At the Julia Morgan Ballroom on the 15th floor of a building in the city’s financial district, museum patrons mixed with Ive’s tech friends for cocktails outside the dining room. The museum board members bemoaned their current lack of a permanent space (SFMOMA is being renovated), but were excited about the crowd’s reaction to Ive, who has risen in celebrity as the public face of Apple’s creative team.
Probably the most influential designer in the world, Ive gamely posed for selfies in his conservative gray suit and tie. After cocktails, he would take the stage to speak about his latest creation, the Apple Watch.
The hors d’oeuvres were skewers of crispy pork belly with carmelized apple. A DJ played British pop music from the ’60s.
“There’s something about right now — the museum being closed and your ability to interact with Jony’s design on a daily basis — a lot of people have a relationship with his work already,” said Jennifer Dunlop Fletcher, curator of architecture and design at SFMOMA. “Tonight, we have our best attendance ever.”
“Jony has been able to design work at a scale that’s never been done before,” said equally famous designer and Fuseproject founder Yves Behar, who was at the party chatting with geneticists about lab-made meat technology.
The voice of one of the evening’s hosts, Candace Cavanaugh, was heard over the speakers, hushing the crowd to a murmur.
“Tonight we honor Jony Ive — if you take a look around the room, you’ll notice we’re surrounded by photos Jony took himself,” she said. “I hope you take a moment to reflect on his pieces.”
His photos were of iPhones and Apple Watches, which seemed to float at various angles against a white backdrop.
Ive, who wore his hair cut to the same quarter-inch length as his beard, was chatty, but his PR handler, in a purple lace dress, said he wasn’t giving any comments. She wrapped her arm around the waist of a reporter who approached to say hello. Thwarted, we started talking to Ive’s friend, Kurt Dammermann, who was nearby.
“We’ve all got 10 of Jony’s things in our homes right now,” said Dammermann, who works at PCH Lime Lab, which is somehow related to Apple.
What does PCH make?
“I can’t tell you that,” he said. “We manufacture things for people.”
Wait, Kurt, does your wife know what you do?
“Why would I tell her?” he said. “The secrecy creates a great launch.”
Investment banker Charles Schwab was there, too, joking with people that now they were actually, “Talking to Chuck.”
“San Francisco is arguably one of the design capitals of the world,and Apple leads the parade in technology design,” Schwab said, about why Ive was deserving of recognition.
Cocktails wrapped up, and the crowd moved into the ballroom for dinner.
During dinner, Ive spoke onstage about the Apple Watch, giving a history of timekeepers, from the clocktower to the smartwatch: “I think it’s part of the human condition that when we see something huge and powerful, that we aspire to make it smaller, and personal,” he said.

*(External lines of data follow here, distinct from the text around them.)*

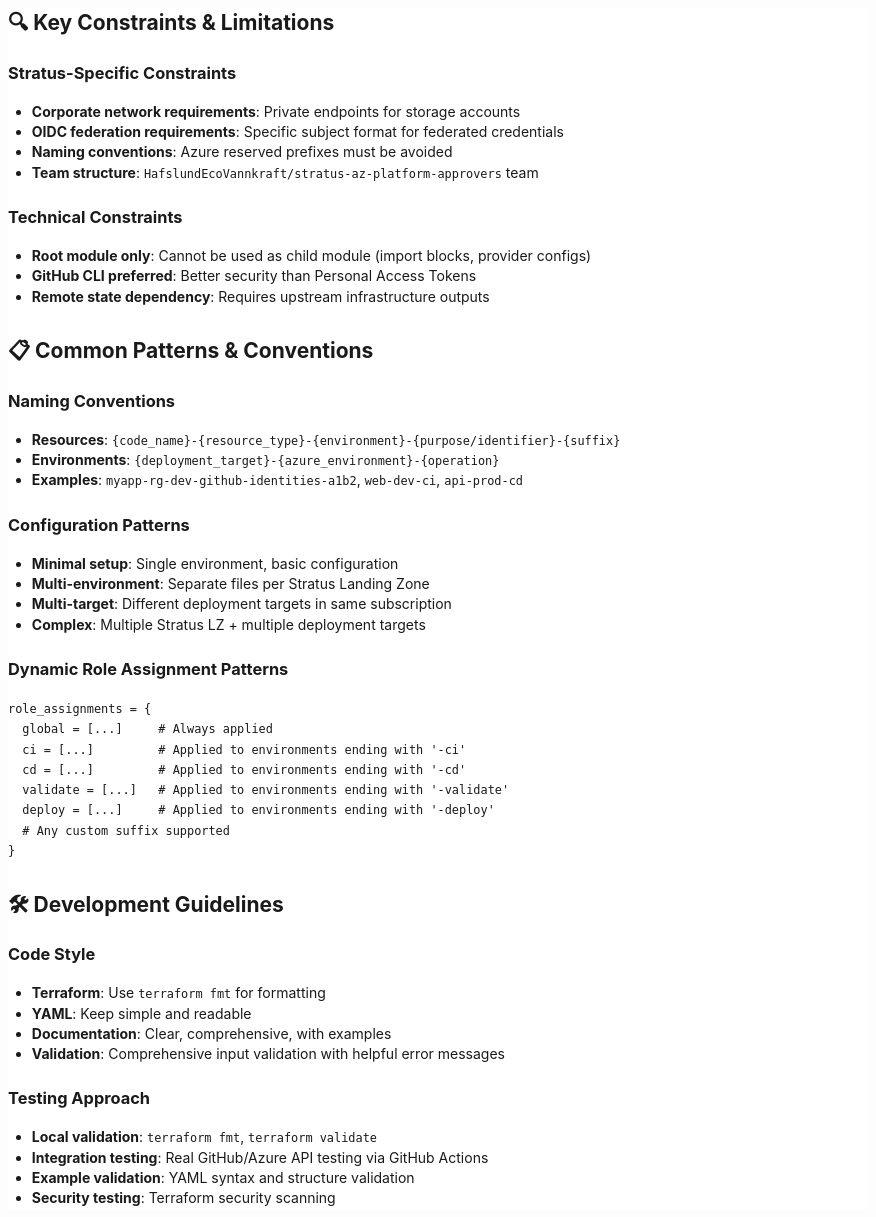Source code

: ## 🔍 Key Constraints & Limitations

### Stratus-Specific Constraints
- **Corporate network requirements**: Private endpoints for storage accounts
- **OIDC federation requirements**: Specific subject format for federated credentials
- **Naming conventions**: Azure reserved prefixes must be avoided
- **Team structure**: `HafslundEcoVannkraft/stratus-az-platform-approvers` team

### Technical Constraints
- **Root module only**: Cannot be used as child module (import blocks, provider configs)
- **GitHub CLI preferred**: Better security than Personal Access Tokens
- **Remote state dependency**: Requires upstream infrastructure outputs

## 📋 Common Patterns & Conventions

### Naming Conventions
- **Resources**: `{code_name}-{resource_type}-{environment}-{purpose/identifier}-{suffix}`
- **Environments**: `{deployment_target}-{azure_environment}-{operation}`
- **Examples**: `myapp-rg-dev-github-identities-a1b2`, `web-dev-ci`, `api-prod-cd`

### Configuration Patterns
- **Minimal setup**: Single environment, basic configuration
- **Multi-environment**: Separate files per Stratus Landing Zone
- **Multi-target**: Different deployment targets in same subscription
- **Complex**: Multiple Stratus LZ + multiple deployment targets

### Dynamic Role Assignment Patterns
```hcl
role_assignments = {
  global = [...]     # Always applied
  ci = [...]         # Applied to environments ending with '-ci'
  cd = [...]         # Applied to environments ending with '-cd'
  validate = [...]   # Applied to environments ending with '-validate'
  deploy = [...]     # Applied to environments ending with '-deploy'
  # Any custom suffix supported
}
```

## 🛠️ Development Guidelines

### Code Style
- **Terraform**: Use `terraform fmt` for formatting
- **YAML**: Keep simple and readable
- **Documentation**: Clear, comprehensive, with examples
- **Validation**: Comprehensive input validation with helpful error messages

### Testing Approach
- **Local validation**: `terraform fmt`, `terraform validate`
- **Integration testing**: Real GitHub/Azure API testing via GitHub Actions
- **Example validation**: YAML syntax and structure validation
- **Security testing**: Terraform security scanning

With the iPhone, he said, he had the freedom of building something entirely new. Working with the watch’s form factor is harder, since it already has such a history: “There are cultural and historical implications and expectations. That’s why it’s been such a difficult and humbling program.”

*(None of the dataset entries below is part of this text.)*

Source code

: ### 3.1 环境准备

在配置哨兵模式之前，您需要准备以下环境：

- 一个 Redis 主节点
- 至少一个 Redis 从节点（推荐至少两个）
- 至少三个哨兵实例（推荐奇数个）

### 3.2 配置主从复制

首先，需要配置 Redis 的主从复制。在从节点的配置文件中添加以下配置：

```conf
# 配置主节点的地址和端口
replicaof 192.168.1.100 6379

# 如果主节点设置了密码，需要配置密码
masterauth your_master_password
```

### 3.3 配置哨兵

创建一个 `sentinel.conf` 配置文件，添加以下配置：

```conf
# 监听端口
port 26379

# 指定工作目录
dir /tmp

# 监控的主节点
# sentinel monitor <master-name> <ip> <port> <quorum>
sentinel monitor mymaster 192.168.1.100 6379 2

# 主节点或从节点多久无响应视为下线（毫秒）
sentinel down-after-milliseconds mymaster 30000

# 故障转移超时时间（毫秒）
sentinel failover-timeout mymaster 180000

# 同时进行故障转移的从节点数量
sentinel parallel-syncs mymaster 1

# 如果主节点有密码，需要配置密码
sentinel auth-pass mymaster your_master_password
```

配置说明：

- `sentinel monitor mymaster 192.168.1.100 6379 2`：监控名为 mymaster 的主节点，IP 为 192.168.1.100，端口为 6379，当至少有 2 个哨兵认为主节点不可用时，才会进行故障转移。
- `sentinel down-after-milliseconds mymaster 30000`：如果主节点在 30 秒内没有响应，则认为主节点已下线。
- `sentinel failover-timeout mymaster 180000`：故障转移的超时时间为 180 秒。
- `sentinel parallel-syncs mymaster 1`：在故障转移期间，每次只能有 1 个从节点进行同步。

Ive said he thinks the watch didn’t “pop down to the ankle,” because the wrist is “a remarkable place for certain things.”
“Obviously, you’re not going to read ‘War and Peace’ on your wrist. But for lightweight interactions, for casual glancing, it’s absolutely fabulous,” he said. “And I think this is the beginning of a very important category. With every bone in my body I know this is an important category, and this is the right place to wear it.”
And because it’s a new product, he said there’s “a childlike awe and curiosity” about what the Apple Watch might do. As an example, he spoke about its alarm-clock function.
“Just yesterday, somebody was saying, ‘Wow, do you know what I just did? I set the alarm in the morning, and it woke just me by tapping my wrist. It didn’t wake my wife or my baby,'” he recounted. “Isn’t that fantastic?”
Out in the foyer, Dede Wilsey, the exuberant San Francisco philanthropist, was chatting by the elevators with interior designer Ken Fulk.
Why was she here?
“I’m a friend of Jony’s,” Wilsey said.
It’s interesting that SFMOMA is focusing on tech and design, focusing on the iPhone.
“Well, I struggle with that damned thing every day,” she said.
It’s beautiful though, aesthetically.
“Beautiful with that pink cover I put on it,” she said.
Fair enough. And what was she was wearing?
“Oscar,” she said, referring to the late designer, De La Renta. “I stay loyal.”